A rise in the number of students enrolled in Construction Management has led to the addition of two new faculty members. The increase in enrollment is both mirrored and fueled by the growth of the Minnesota construction industry.
“We went from graduating 12 students last spring to anticipating graduating 45 this spring,” said Construction Management Program Manager Heather Gay. “Construction has really come back…with a vengeance you even might say.”
Student growth brings expert faculty to campus
In an effort to accommodate the high number of interested students and the increase in job openings, Gay–who helped launch the Construction Management Bachelor’s Degree in 2012–hired Jon Hassenfritz and Rick Larrabee to join her team.
Hassenfritz graduated from Dunwoody with an associate’s degree in Architectural Drafting & Estimating in 2007. After graduation, Hassenfritz joined several remodeling companies where he worked as a drafter, estimator, project manager, and salesman. Despite being new to teaching, Hassenfritz says that his recent career move into higher education has been “a very positive change.”
“I wanted to share my knowledge and help educate the future of the industry that I love,” said Hassenfritz. “I have always wanted to teach, and Dunwoody and this program are a great fit.”
Larrabee, who founded Master Builders–a general contracting business specializing in residential and light commercial construction, is also enjoying his new position.
“I appreciate the student demographics here at Dunwoody. There is a greater percentage of non-traditional students as well as students who already have construction experience. Both groups are serious about their education and are excited to be in your class, which makes teaching much more enjoyable,” he said.
Larrabee brings with him many years of teaching experience. He previously taught Construction Management at UW-Stout and carpentry at Chippewa Valley Technical College. Larrabee says he decided to teach at Dunwoody because he knew the College valued “industry experience and hands-on, applied learning.”
New faculty members help improve residential construction curriculum
Both Larrabee and Hassenfritz started earlier this year and are currently full-time Construction Project Management faculty members. Since then, the Construction Management team has made a number of enhancements to the program, including improvements to the residential construction curriculum. The Construction Management team believes that these improvements will allow program graduates to enter the workforce with more career paths and better job opportunities.
“It’s what makes our program so unique,” Gay said. “With a degree in Construction Management, you can be a Project Manager, Field Engineer, Sales Manager, etc.
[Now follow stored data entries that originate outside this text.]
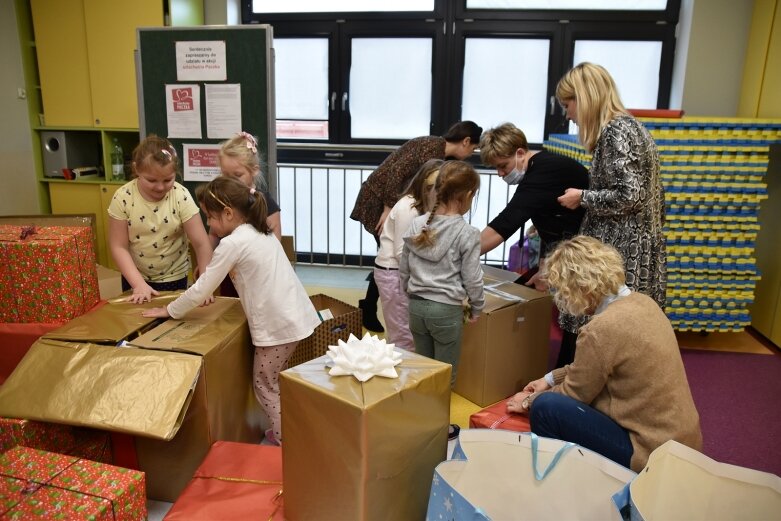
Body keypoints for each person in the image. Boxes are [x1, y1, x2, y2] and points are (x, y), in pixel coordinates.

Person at [142, 176, 320, 446]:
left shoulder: (233, 243)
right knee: (274, 382)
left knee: (264, 385)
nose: (208, 225)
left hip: (279, 325)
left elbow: (202, 289)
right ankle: (286, 429)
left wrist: (170, 310)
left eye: (210, 218)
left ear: (228, 213)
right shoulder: (258, 230)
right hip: (294, 317)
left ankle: (289, 444)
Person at [505, 236, 701, 472]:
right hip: (682, 443)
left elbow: (574, 395)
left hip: (647, 451)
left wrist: (528, 402)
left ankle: (554, 478)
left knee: (546, 408)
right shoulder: (644, 302)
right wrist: (548, 380)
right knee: (553, 396)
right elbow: (592, 366)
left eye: (565, 293)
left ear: (582, 287)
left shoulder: (601, 329)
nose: (564, 301)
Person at [350, 121, 483, 332]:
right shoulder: (429, 146)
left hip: (396, 202)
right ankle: (370, 306)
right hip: (380, 199)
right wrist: (387, 207)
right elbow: (395, 173)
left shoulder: (442, 157)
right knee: (392, 252)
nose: (470, 154)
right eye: (474, 149)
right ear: (466, 141)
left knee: (393, 251)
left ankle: (369, 304)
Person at [556, 62, 667, 310]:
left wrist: (582, 197)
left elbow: (631, 195)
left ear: (584, 99)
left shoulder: (615, 131)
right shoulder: (631, 127)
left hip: (623, 254)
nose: (568, 115)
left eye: (567, 105)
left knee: (613, 328)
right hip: (635, 249)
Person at [478, 123, 589, 367]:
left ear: (520, 153)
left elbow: (506, 222)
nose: (499, 174)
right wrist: (545, 266)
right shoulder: (537, 171)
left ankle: (568, 375)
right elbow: (549, 227)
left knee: (576, 317)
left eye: (502, 166)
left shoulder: (543, 172)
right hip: (567, 245)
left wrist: (461, 251)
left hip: (586, 251)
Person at [400, 160, 485, 440]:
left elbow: (404, 266)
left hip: (416, 307)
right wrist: (477, 307)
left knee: (423, 368)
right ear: (466, 196)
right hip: (445, 311)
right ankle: (438, 427)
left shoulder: (416, 224)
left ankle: (418, 420)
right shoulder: (467, 233)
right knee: (444, 373)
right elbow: (472, 277)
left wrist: (407, 292)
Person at [108, 134, 212, 304]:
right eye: (151, 180)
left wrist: (205, 285)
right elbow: (118, 246)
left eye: (167, 180)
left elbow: (201, 243)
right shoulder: (123, 198)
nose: (160, 187)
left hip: (174, 278)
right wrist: (138, 284)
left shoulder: (180, 196)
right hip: (134, 277)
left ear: (175, 173)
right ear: (137, 170)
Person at [374, 159, 442, 351]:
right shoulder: (408, 207)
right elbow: (401, 252)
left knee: (410, 331)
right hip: (393, 273)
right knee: (403, 334)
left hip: (405, 272)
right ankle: (401, 377)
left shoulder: (426, 207)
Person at [216, 131, 282, 298]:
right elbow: (213, 234)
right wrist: (208, 263)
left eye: (237, 175)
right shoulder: (220, 201)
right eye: (225, 175)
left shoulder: (265, 202)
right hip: (230, 275)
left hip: (258, 276)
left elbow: (275, 245)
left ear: (254, 171)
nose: (230, 181)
Sometimes degrees can be so specialized you really only have one path–that’s not the case for our graduates.”
Larrabee also suspects the high need for Construction Management graduates will not falter anytime soon. “The Department of Labor projects shortages of qualified Construction Managers and skilled workers for the next several years, making jobs in the construction industry even more appealing to students making career choices,” he said. “It really is a great time for our students to be graduating from our Construction Management programs.”
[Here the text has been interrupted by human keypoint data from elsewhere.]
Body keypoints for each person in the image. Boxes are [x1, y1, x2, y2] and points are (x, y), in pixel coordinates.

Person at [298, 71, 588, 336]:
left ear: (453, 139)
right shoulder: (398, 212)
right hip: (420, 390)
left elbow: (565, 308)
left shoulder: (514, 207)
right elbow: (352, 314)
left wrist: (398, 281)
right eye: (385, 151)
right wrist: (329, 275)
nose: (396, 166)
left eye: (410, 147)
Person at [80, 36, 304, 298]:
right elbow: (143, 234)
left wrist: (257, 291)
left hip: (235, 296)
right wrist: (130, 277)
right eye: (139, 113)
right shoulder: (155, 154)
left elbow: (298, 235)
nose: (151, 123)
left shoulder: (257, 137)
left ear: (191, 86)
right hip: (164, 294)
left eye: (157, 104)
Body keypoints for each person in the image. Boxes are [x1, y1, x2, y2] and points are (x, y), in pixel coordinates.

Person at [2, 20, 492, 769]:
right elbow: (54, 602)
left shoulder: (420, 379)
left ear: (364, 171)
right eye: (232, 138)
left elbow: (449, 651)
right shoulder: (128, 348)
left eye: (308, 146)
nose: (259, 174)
Learn more about Construction Management
Dunwoody Construction Management is a stackable bachelor’s degree program. Students start by earning a certificate or an associate’s degree from Dunwoody’s two-year Construction Project Management program. Interested applicants—as well as transfer students—can then earn their bachelor’s degree in Construction Management after an additional two years of study.
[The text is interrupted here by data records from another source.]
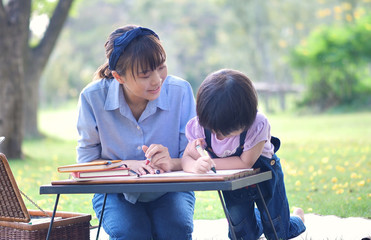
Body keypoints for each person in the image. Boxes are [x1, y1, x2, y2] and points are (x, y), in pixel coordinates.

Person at [76, 25, 196, 240]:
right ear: (118, 77)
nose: (157, 80)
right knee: (131, 233)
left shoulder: (181, 92)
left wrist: (172, 162)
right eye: (144, 75)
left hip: (171, 189)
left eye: (161, 67)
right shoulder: (92, 98)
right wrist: (123, 166)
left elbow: (194, 156)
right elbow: (85, 165)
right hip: (115, 192)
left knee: (174, 230)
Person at [182, 69, 306, 239]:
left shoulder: (257, 124)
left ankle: (297, 218)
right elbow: (187, 158)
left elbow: (245, 162)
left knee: (277, 231)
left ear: (247, 119)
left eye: (226, 133)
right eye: (214, 130)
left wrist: (210, 162)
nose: (218, 137)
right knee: (241, 234)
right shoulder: (200, 126)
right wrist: (194, 166)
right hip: (233, 181)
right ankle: (256, 220)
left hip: (265, 175)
Graduates of the Construction Management program take on a wide array of professional roles including project managers, construction managers, estimators, drafters, business leaders and entrepreneurs. The average annual salary for Construction Managers in the state of Minnesota is $90,340*.
* Based on May 2014 State Occupational Employment and Wage Estimates for the state of Minnesota published by the Bureau of Labor Statistics, www.bls.gov.